-------- TEXT PASSAGE --------

Book 122-123

Nov 21, 2017 21:20


Cloudland by Joseph Olshan

My rating: 2 of 5 stars

This one had such potential and it fell flat, too much soap opera not enough mystery. Nothing felt fully developed and yet it was draggy as can be. Catherine Winslow was once an investigative reporter who ‘retired’ for reasons that were barely clear and now she’s doing home help tips, and is doing well with that. She was also an adjunct teacher who had an affair with a twenty-four year old student, Matthew who was half her age and ended terribly. She finds a frozen woman by a fallen tree with seventh day adventist literature in her pocket (and trees have special meaning for that branch of Christianity). This murder victim matches a pattern of killings.

Catherine, with her reporter past, is kept looped into the investigation by Detective Prozzo and the psychiatrist working up a profile, Anthony, someone she already knows. Together they work on the mystery with a truly interesting link to a rare obscure unfinished mystery by Wilkie Collins. There was an interesting cast of suspects from an old friend of Catherine, a knacker/butcher named Hiram and her old boyfriend, Matthew who had attacked her once (when their affair ended). On top of this we have Catherine’s semi-estranged daughter, Breck (they’re trying to work it out).

-------- RECORD SET --------

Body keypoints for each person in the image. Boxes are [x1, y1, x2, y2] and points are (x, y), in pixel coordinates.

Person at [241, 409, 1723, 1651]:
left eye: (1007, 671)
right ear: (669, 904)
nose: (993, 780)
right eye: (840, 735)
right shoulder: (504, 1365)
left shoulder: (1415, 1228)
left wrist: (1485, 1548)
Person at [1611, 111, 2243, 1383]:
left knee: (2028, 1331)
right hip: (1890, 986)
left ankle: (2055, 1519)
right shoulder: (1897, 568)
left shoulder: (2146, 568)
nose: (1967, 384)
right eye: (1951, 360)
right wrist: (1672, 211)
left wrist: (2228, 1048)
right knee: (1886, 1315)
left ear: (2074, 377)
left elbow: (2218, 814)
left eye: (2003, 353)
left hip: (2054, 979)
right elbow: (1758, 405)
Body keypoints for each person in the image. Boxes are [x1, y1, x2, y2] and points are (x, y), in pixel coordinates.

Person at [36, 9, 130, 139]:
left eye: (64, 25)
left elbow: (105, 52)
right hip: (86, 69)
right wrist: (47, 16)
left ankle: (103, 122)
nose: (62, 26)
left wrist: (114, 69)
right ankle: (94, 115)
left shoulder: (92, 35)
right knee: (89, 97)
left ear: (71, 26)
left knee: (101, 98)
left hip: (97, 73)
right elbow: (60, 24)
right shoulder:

--------

◆ **WORK ORDER 1**
Translate this sentence from the Cloudland book review into Spanish: "This murder victim matches a pattern of killings."
◆ **WORK ORDER 2**
Pick up the Cloudland book review after its final sentence, the one about Catherine's daughter Breck, and keep writing it in the same voice.

◆ **WRITTEN RESPONSE 1**
Esta víctima de asesinato coincide con un patrón de homicidios.

◆ **WRITTEN RESPONSE 2**
If they had kept it to the mystery this could have been so interesting. But no, we have Anthony’s life imploding as his wife leaves, Prozzo’s life’s a mess, Catherine claims she wants to fix things up with her daughter but won’t even visit her and her girlfriend (you get the hint she doesn’t quite approve). There is just far too much of the soap opera especially of Catherine and Matthew who’s romantic overtures were creepy (He shows up while she’s out eating back when he was her student, upsetting her and she goes from that to going to bed with him in the span of five minutes because his ‘persistence was charming.’ Nope, it was weird and gave me cold chills.

The ending was very contrived, infuriating and really ruined any good will I might have felt for Catherine. I might have gone one star higher until this ending. Here’s a spoiler for why (so look away).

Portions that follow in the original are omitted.